Avertissement : livre lu et critique rédigée dans le cadre du prix SensCritique du Premier Bouquin.
Le pitch : c'est la vie de l'acteur Charles Bronson, racontée par quelqu'un qui se sent étrangement obsédé par cette vie, par la manière dont elle résonne avec la sienne, depuis qu'il a vu le film The Mechanic où Bronson incarne un tueur à gages laconique.
On est donc en pleine exofiction ici. L'exofiction, c'est comme l'autofiction, mais avec quelqu'un d'autre comme sujet au lieu de soi-même. Et l'autofiction, c'est comme l'autobiographie, mais sans l'obligation des attaches à la réalité. Compliqué, pas vrai ? « Biographie romancée » serait peut-être plus clair, mais ce n'est pas vraiment approprié pour décrire ce bouquin, le narrateur y est trop présent et s'y auto-psychanalyse trop régulièrement pour qu'il ne s'agisse que d'une biographie romancée de Bronson. Enfin, tout ceci n'est que définitions, la question, c'est : est-ce que c'est un bon bouquin ?

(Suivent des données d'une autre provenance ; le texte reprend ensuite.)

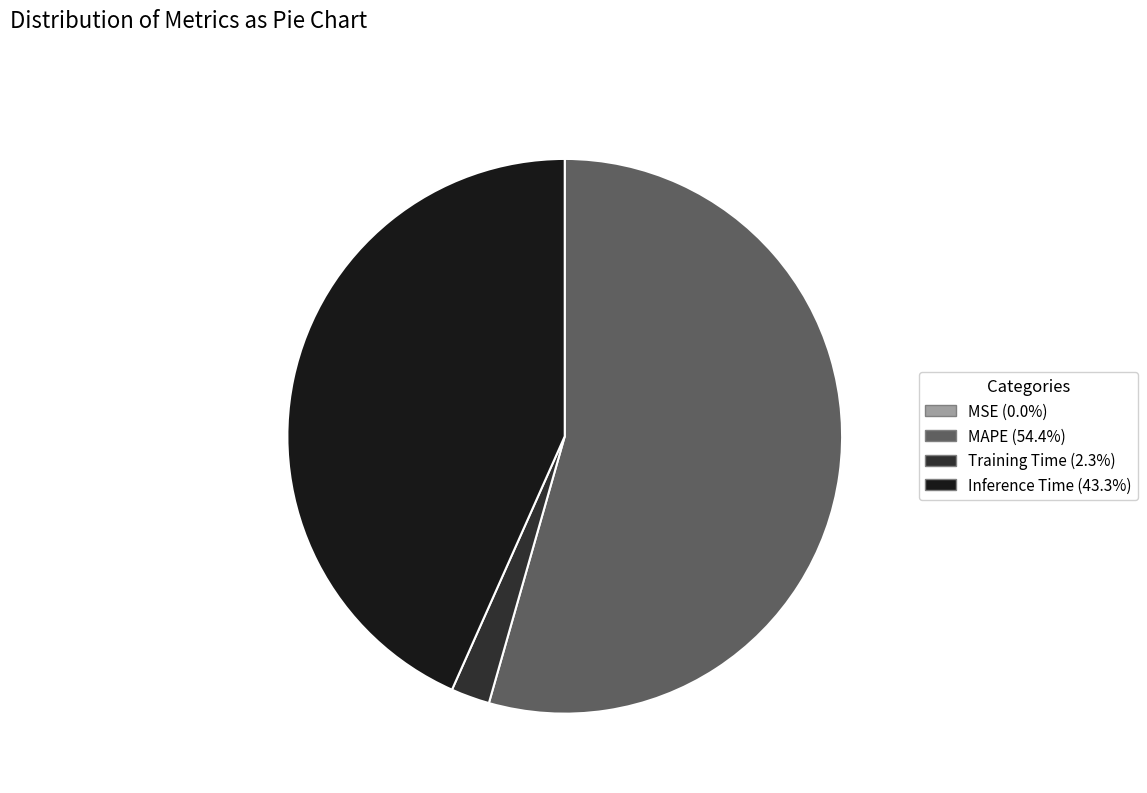

Do Training Time and MAPE together represent more than half of the pie?

Yes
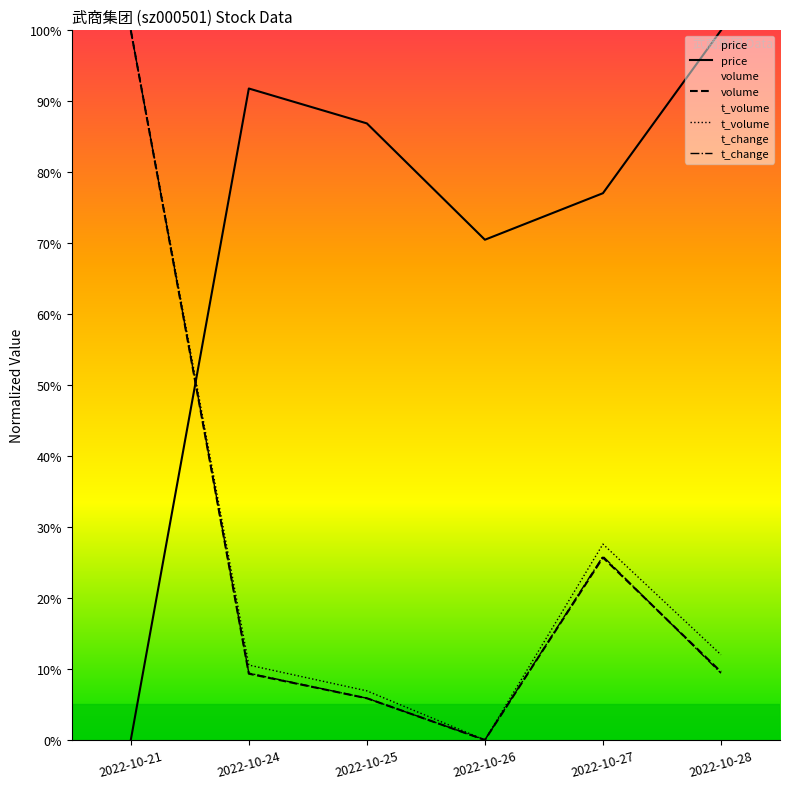

What is the sum of the t_volume values at 2022-10-28 and 2022-10-24?

22.6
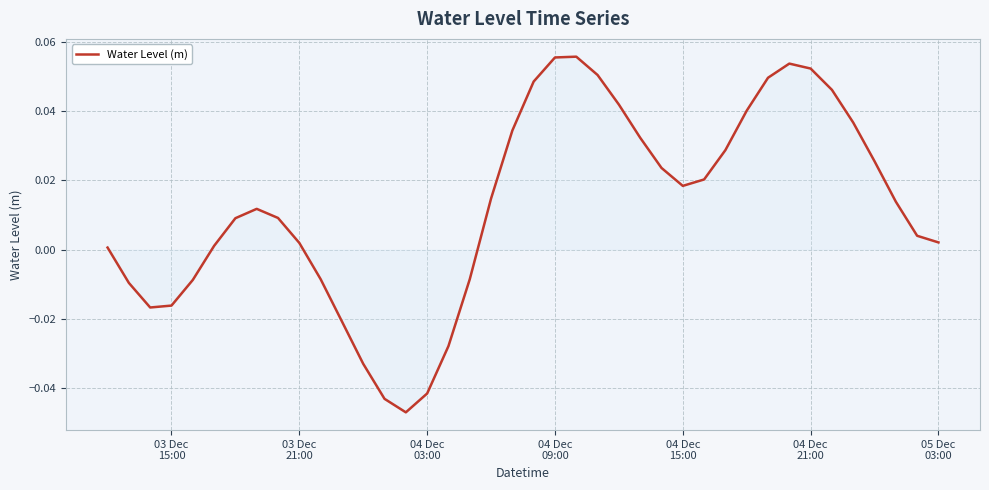

How many points are lower than both their immediate neighbors (excluding endpoints)?

3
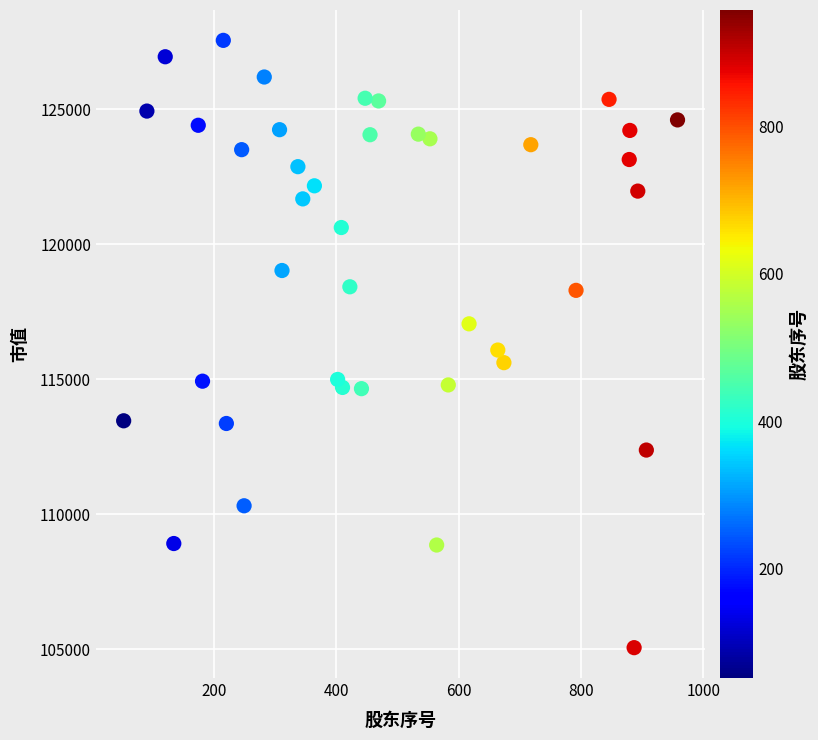

What is the range of Y values (max minus min)?

22493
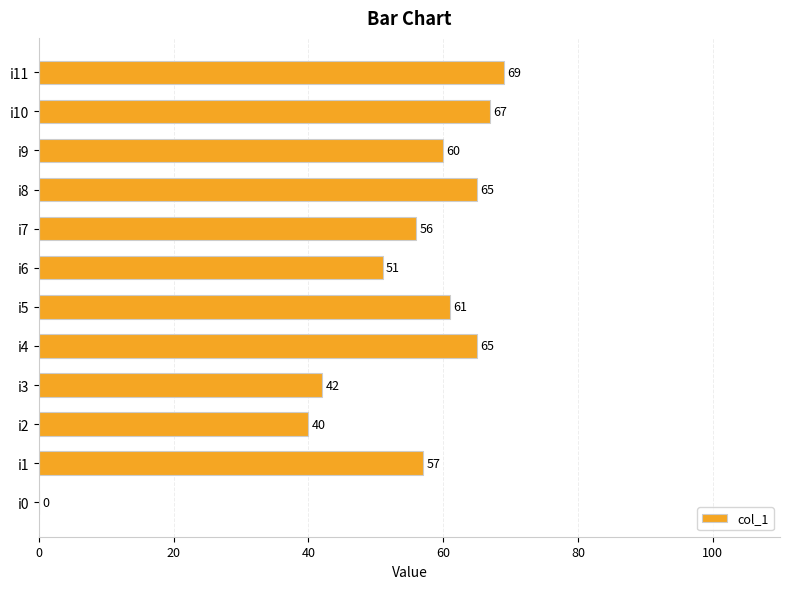

Reading bottom to top, extract all data points from this chart.

i0=0	i1=57	i2=40	i3=42	i4=65	i5=61	i6=51	i7=56	i8=65	i9=60	i10=67	i11=69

Et je dois dire que je ne sais pas trop. Les passages biographiques sont intéressants si, comme moi, vous ne connaissez pas grand-chose à la carrière de Bronson ou plus généralement au cinéma américain de la période, mais ils sont écrits sans génie, comme le ferait le premier journaliste venu chargé de pondre une nécrologie en quatrième vitesse. Et encore, même pas pour le Monde, hein, plutôt pour un canard un peu crapoteux, parce qu'on revient quand même beaucoup sur les anecdotes les plus juteuses, que ce soit les frères de Bronson qui se tuent littéralement à la tâche dans les mines de charbon de Pennsylvanie ou les turpitudes de l'âge d'or d'Hollywood où ce n'est que violence, suicides, relations amoureuses sans amour, viols et avortements forcés. Pas d'angélisme mal placé, certes, mais j'ai du mal ne pas sentir une pointe de complaisance là-dedans. Les descriptions d'extraits du film The Mechanic qui ponctuent les entames de chapitres offrent déjà quelque chose de plus littéraire, mais il est difficile de ne pas se demander si le lecteur ne ferait pas mieux de tout simplement regarder le film au lieu d'en lire un résumé, aussi bien écrit soit-il. (Moi ça m'a donné envie de le voir en tout cas.)
Mais le véritable problème, c'est que ce n'est pas vraiment Charles Bronson le sujet du bouquin : c'est bien d'Arnaud Sagnard qu'il est question, de sa propre vie, de l'effet qu'a eu Bronson sur lui et de la manière dont il perçoit la personnalité de cet acteur. L'auteur a beau décrire régulièrement les longues recherches auxquelles il s'est livré, leur crédibilité se retrouve réduite à néant du simple fait qu'il ait choisi d'en tirer un roman et non un essai en bonne et due forme. En fin de compte, ce n'est certainement pas le livre à lire si vous voulez une biographie un tant soit peu objective de Bronson, et du coup, à quoi bon revenir de manière aussi extensive sur sa vie ? D'autant qu'à côté, celle d'Arnaud Sagnard n'a rien de foncièrement extraordinaire, et au fur et à mesure qu'on avance dans le livre, elle s'entortille de plus en plus autour de celle de Bronson, comme le lierre qui étouffe un chêne, jusqu'à la phagocyter presque complètement dans les dernières pages.
Bref, j'ai fini ce livre sans déplaisir, mais je n'ai pas été séduit. S'il s'était agi d'une véritable biographie, j'aurais sans doute été bien plus enthousiaste, mais cette exofiction qui a le cul entre deux chaises ne me satisfait ni d'un point de vue documentaire, ni d'un point de vue littéraire. Tant pis pour moi.